START Records shown

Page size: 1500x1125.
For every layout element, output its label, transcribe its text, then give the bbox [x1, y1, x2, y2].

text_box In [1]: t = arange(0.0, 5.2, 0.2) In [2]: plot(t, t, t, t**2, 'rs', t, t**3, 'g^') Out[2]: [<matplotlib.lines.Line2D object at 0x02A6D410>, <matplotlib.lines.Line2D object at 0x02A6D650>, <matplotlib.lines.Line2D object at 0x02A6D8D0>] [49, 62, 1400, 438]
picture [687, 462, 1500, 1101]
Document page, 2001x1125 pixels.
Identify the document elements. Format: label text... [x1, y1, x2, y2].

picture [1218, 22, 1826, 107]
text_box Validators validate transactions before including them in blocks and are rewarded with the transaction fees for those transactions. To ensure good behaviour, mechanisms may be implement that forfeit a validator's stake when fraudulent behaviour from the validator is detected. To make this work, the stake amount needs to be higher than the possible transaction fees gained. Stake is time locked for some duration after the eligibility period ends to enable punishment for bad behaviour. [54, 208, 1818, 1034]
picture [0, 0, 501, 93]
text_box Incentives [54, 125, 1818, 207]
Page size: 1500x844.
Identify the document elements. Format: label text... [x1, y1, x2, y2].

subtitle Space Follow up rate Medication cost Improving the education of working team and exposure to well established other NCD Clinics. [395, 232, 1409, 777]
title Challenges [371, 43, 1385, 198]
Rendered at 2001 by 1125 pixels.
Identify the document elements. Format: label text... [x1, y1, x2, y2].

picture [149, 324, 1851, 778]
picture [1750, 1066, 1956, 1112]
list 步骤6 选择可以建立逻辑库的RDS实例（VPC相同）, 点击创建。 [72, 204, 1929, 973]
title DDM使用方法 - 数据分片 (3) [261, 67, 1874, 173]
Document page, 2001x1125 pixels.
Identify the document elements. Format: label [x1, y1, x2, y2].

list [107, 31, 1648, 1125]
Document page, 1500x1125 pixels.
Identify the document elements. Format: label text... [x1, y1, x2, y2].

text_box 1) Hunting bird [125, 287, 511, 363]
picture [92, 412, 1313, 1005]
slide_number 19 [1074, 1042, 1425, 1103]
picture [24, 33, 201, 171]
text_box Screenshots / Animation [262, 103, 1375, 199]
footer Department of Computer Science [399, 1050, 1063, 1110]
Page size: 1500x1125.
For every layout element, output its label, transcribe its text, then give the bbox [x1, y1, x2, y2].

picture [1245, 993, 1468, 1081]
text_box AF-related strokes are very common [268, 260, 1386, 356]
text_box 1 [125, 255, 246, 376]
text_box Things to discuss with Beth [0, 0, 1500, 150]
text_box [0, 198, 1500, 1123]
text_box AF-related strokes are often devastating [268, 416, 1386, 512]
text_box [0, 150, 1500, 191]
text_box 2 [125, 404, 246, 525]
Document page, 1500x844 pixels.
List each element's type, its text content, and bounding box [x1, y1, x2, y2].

END Records shown

What to work on: Wherever a line above contains "pixels", copy that line.

Written answer:
Document page, 2001x1125 pixels.
Rendered at 2001 by 1125 pixels.
Document page, 2001x1125 pixels.
Document page, 1500x1125 pixels.
Document page, 1500x844 pixels.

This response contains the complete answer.